While empathising with Nigerians on the pains and difficulty in getting petroleum products, he noted that it is as a result of logistics that the queues have resurfaced. These issues range from difficulty in transporting products from the mother vessel to the respective petrol stations. According to him, assurances have been given by the regulators in the value chain that these bottlenecks would be cleared soonest.

He also assured that the committees which oversights activities in the downstream and midstream petroleum sectors, have resolved that going forward and in order to avert the re-occurrence of this temporary challenge of distribution disruption, they shall work with the NNPCL, NMDPRA, PETROAN, NARTO and other key stakeholders in the distribution chain, towards finding a sustainable solution to the problem.

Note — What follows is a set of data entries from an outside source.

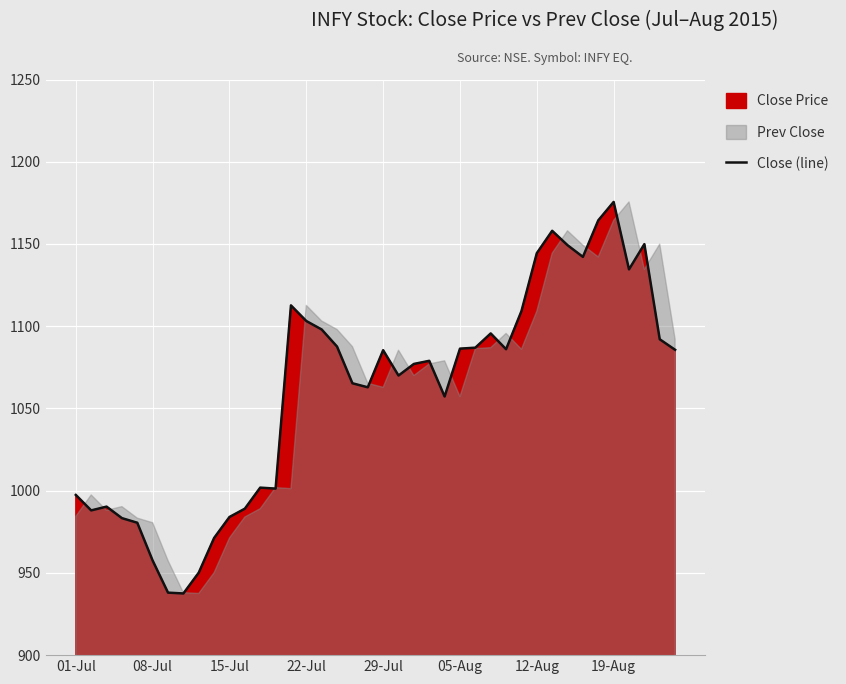

Is it true that Close (line) equals 1175.5 at 19-Aug?

True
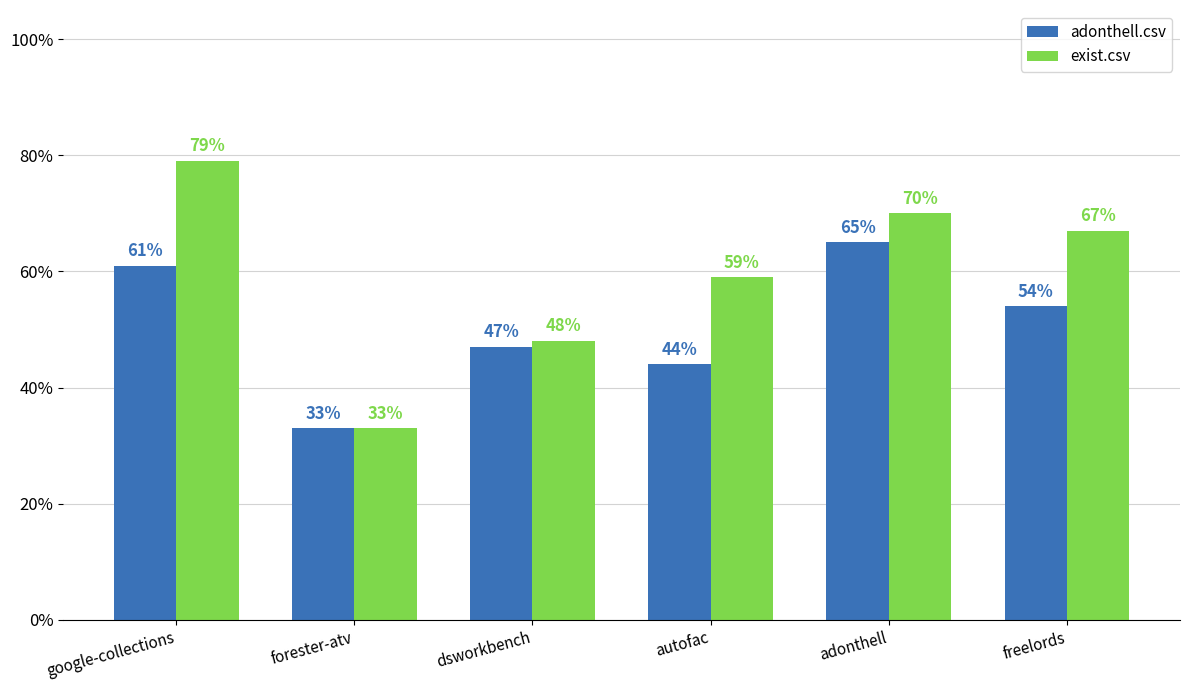

What are all the series names shown in the legend?

adonthell.csv, exist.csv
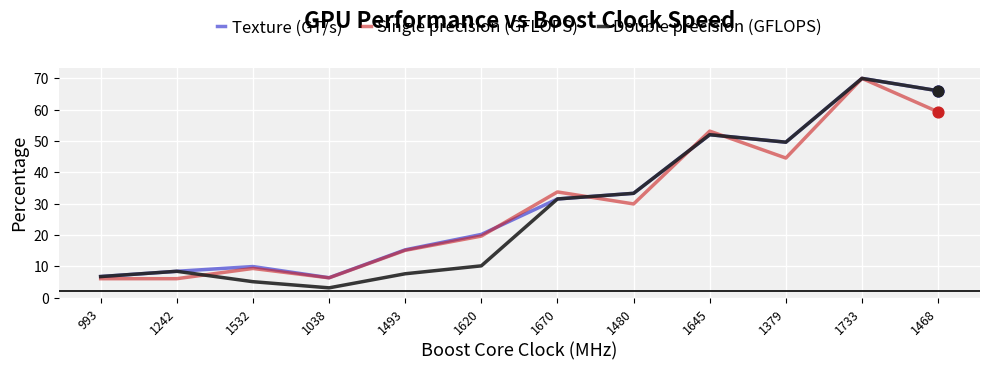

Is the value of Single precision (GFLOPS) at 1468 greater than the value of Double precision (GFLOPS) at 1733?

No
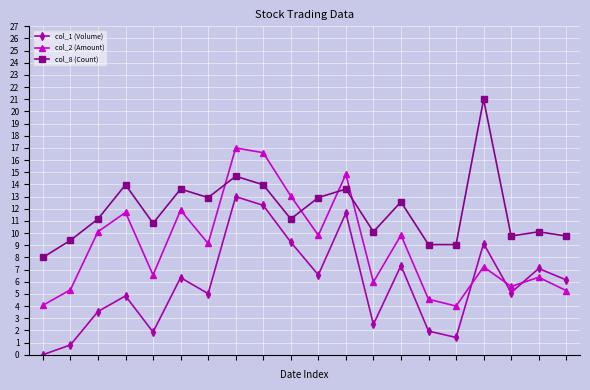

Which series has the largest total across all categories?

col_8 (Count)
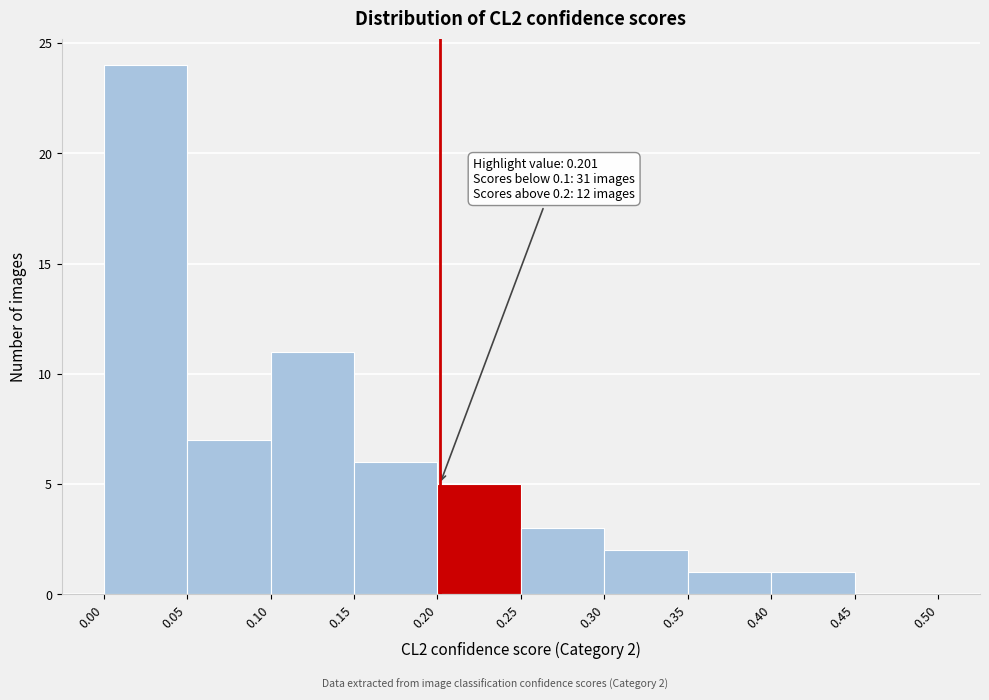

Which range on the x-axis has the tallest bar?

0.00 to 0.05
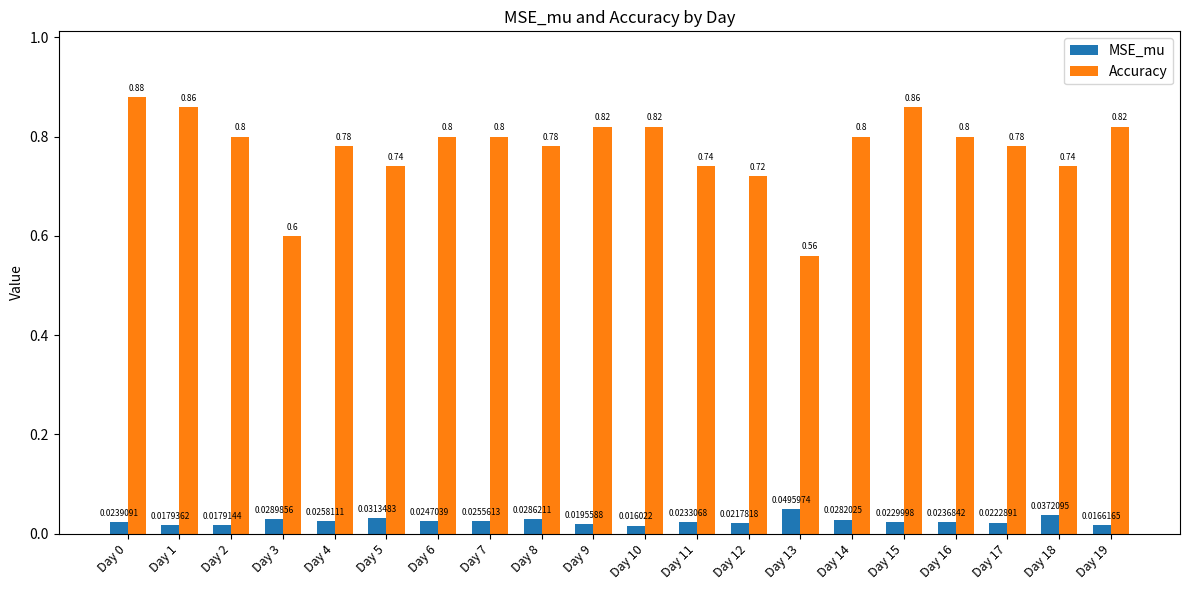

Which series has the largest range (max minus min)?

Accuracy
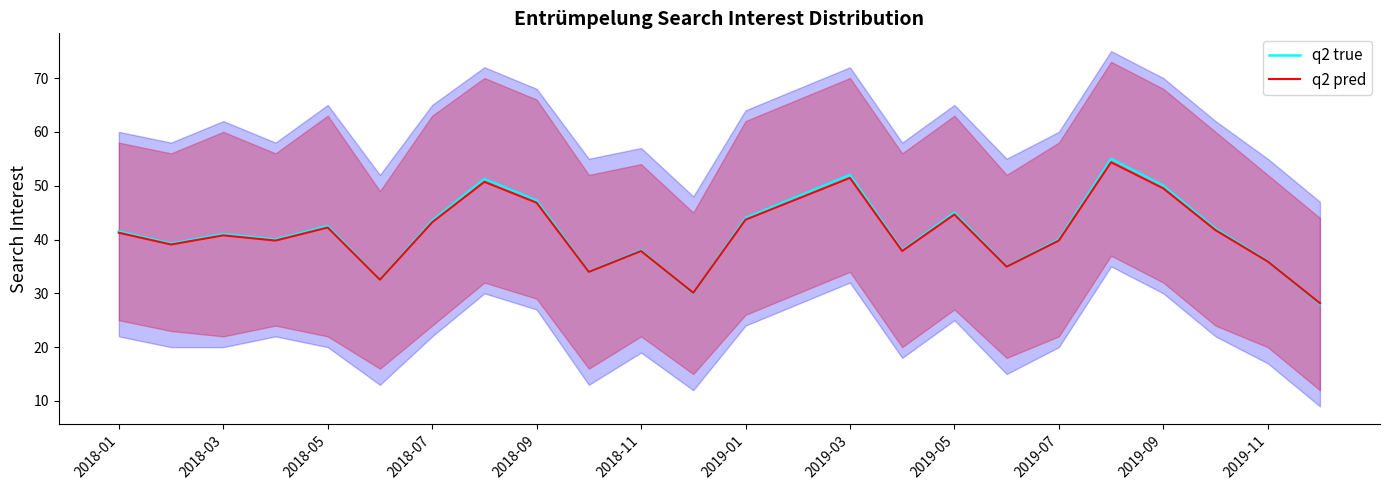

What is the sum of all q2 true values?

993.8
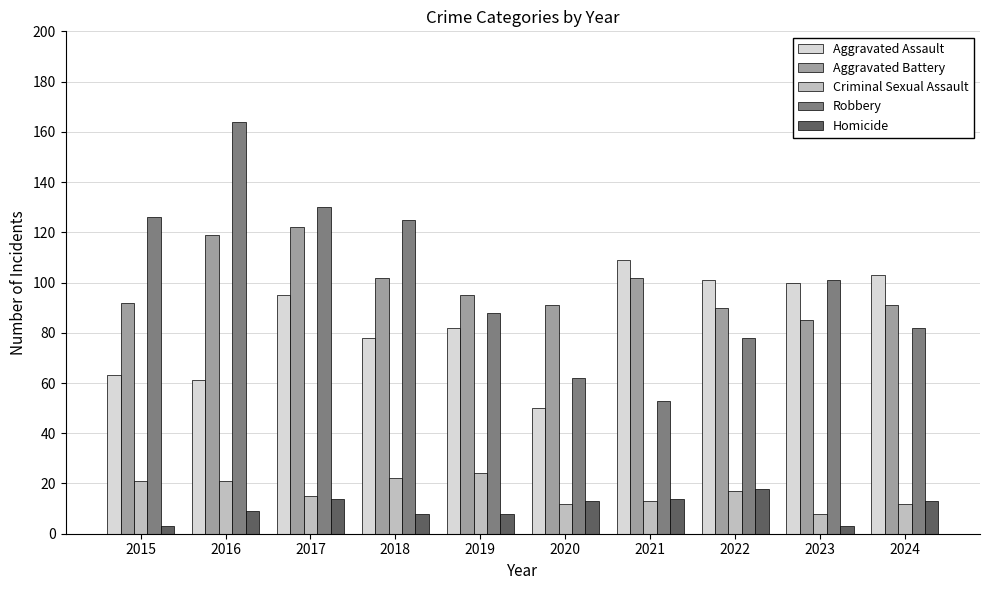

Which label corresponds to the largest value in the chart?

2016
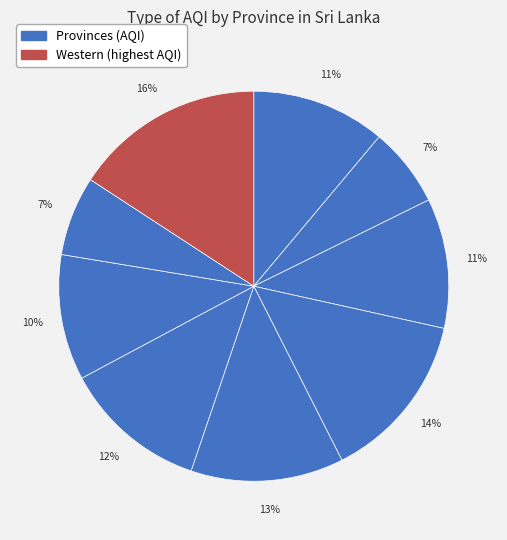

How many segments does this pie chart have?

9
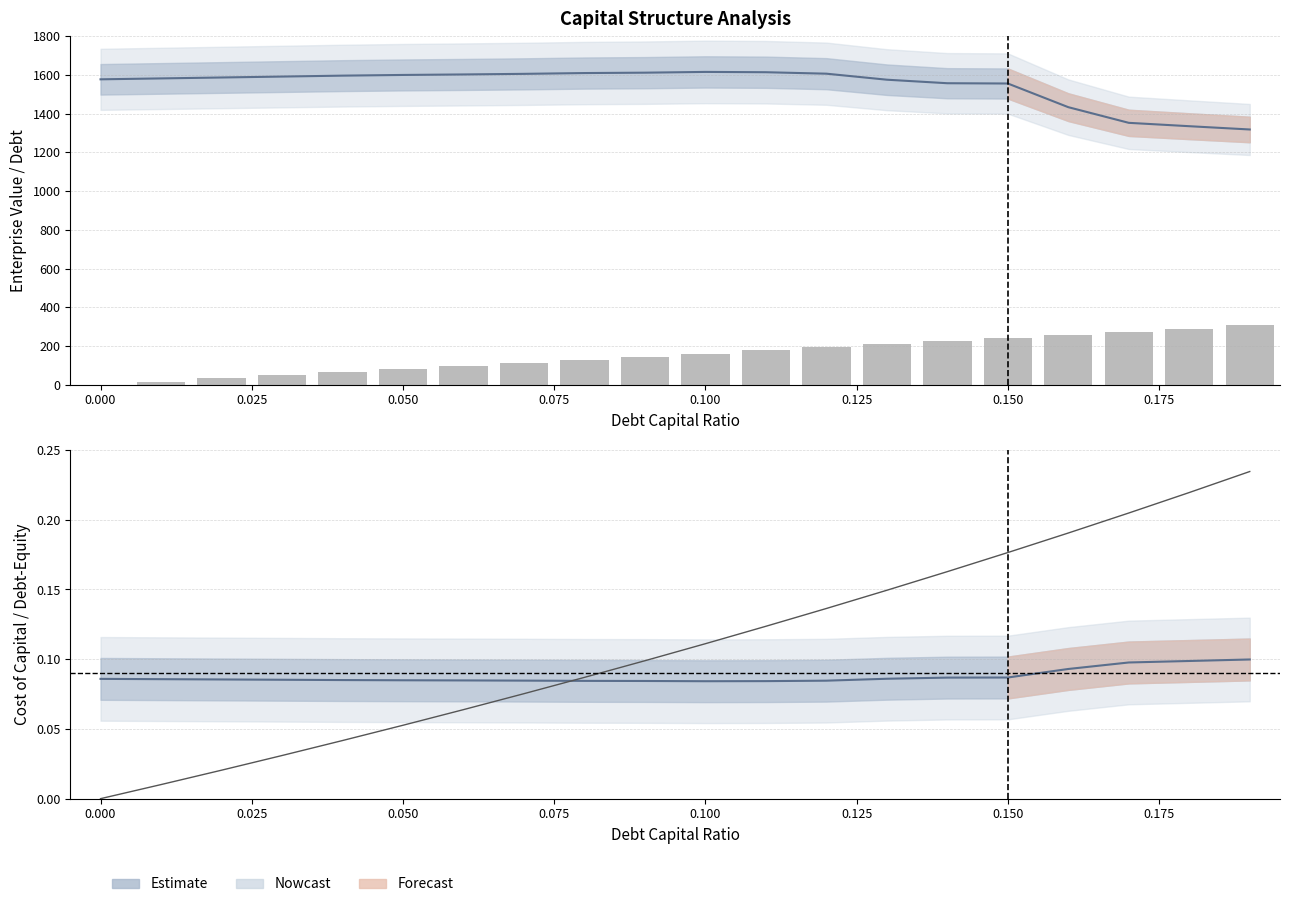

What is the highest value of the debt series?

0.2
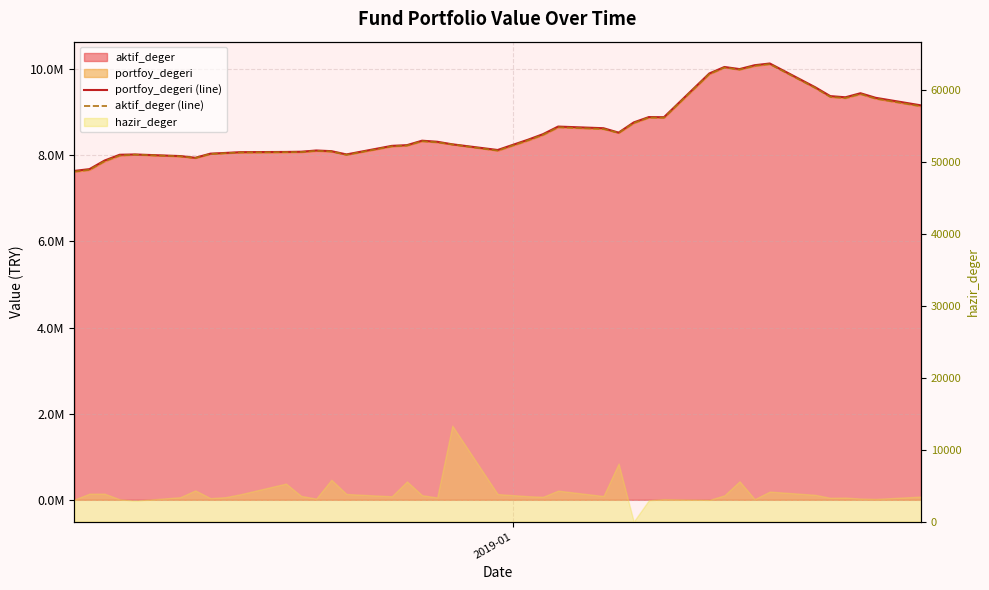

How many interior local peaks does the portfoy_degeri (line) series have?

8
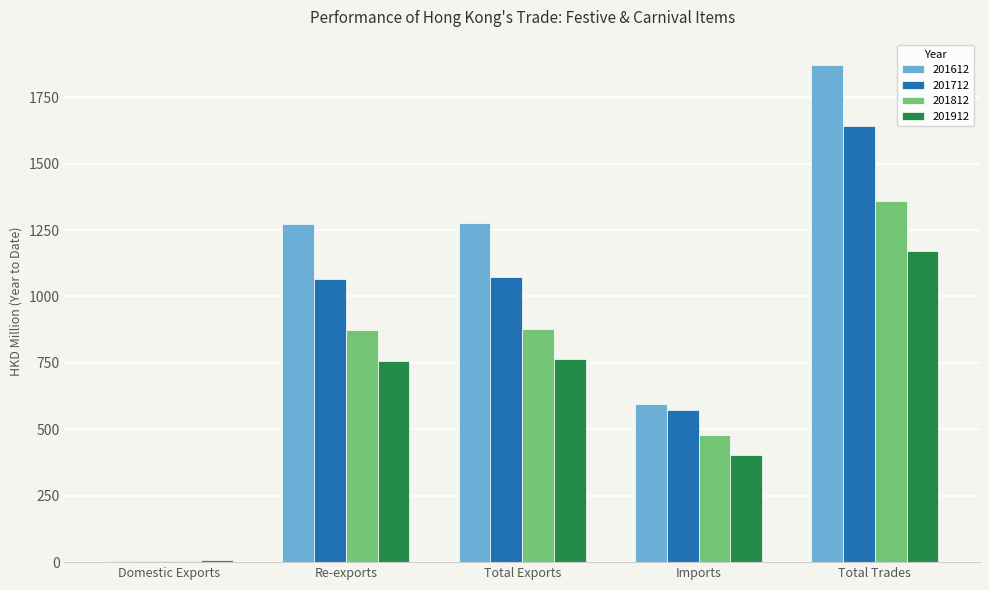

What are all the series names shown in the legend?

201612, 201712, 201812, 201912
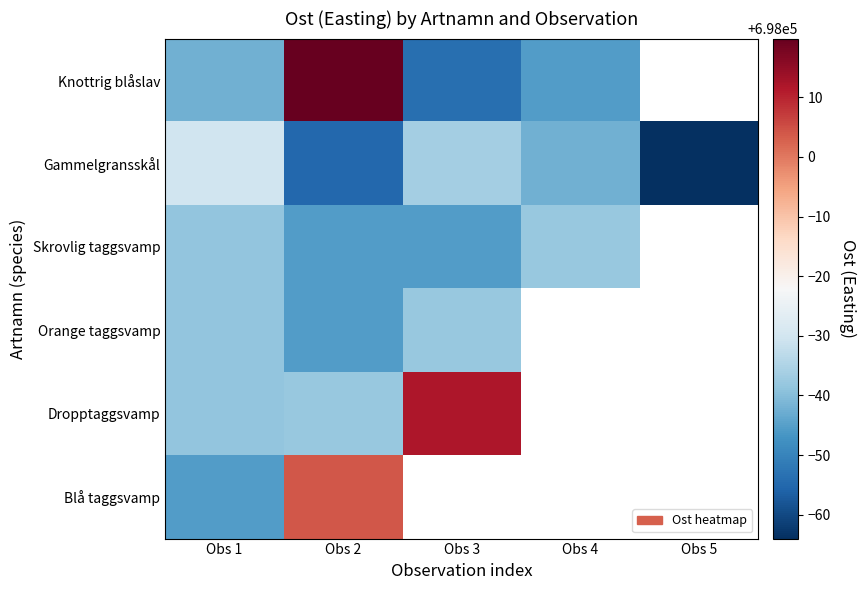

At which category is the sum across all series the highest?

Obs 2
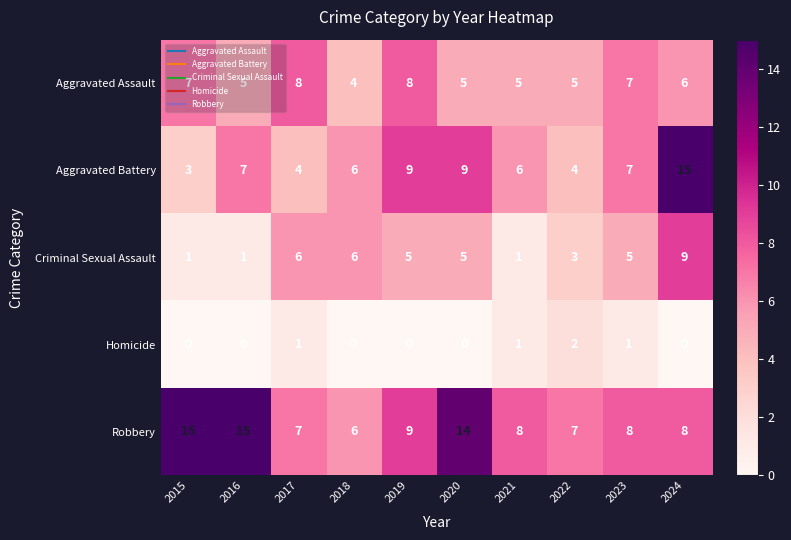

What is the maximum value shown in the chart?

15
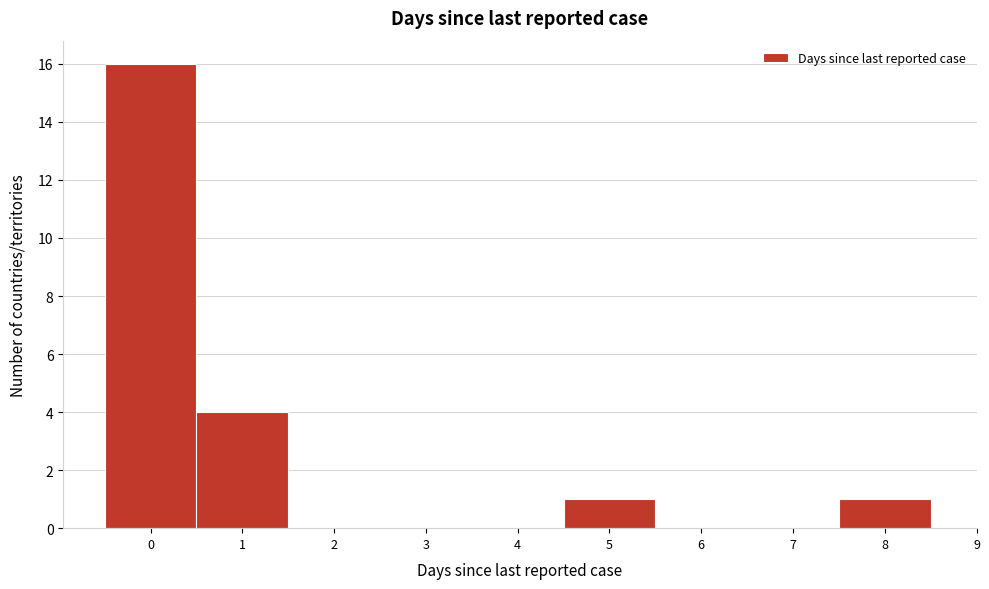

Reading left to right, list every bar in this chart as the range it spans on the x-axis followed by its height. The values are not printed on the chart, so give them approximately, as read against the axis.

-0.5 to 0.5: 16
0.5 to 1.5: 4
1.5 to 2.5: 0
2.5 to 3.5: 0
3.5 to 4.5: 0
4.5 to 5.5: 1
5.5 to 6.5: 0
6.5 to 7.5: 0
7.5 to 8.5: 1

His words, “…As of today, the reports we are getting suggest that the fuels queues have started disappearing and products have started arriving at the petrol stations. We urge Nigerians not to engage in panic buying, nor be enmeshed in unnecessary rush to buy products. As a country we have a storage of over 1.5 billion litres which can last us for over 30 days. More products are arriving and more products are on the high sea. The only challenge that caused this disruption was the logistics issue that had to with the marine shuttle vessels, which was to move products to marketers, who are on standby waiting to serve the people. The logistics issues have now been resolved.”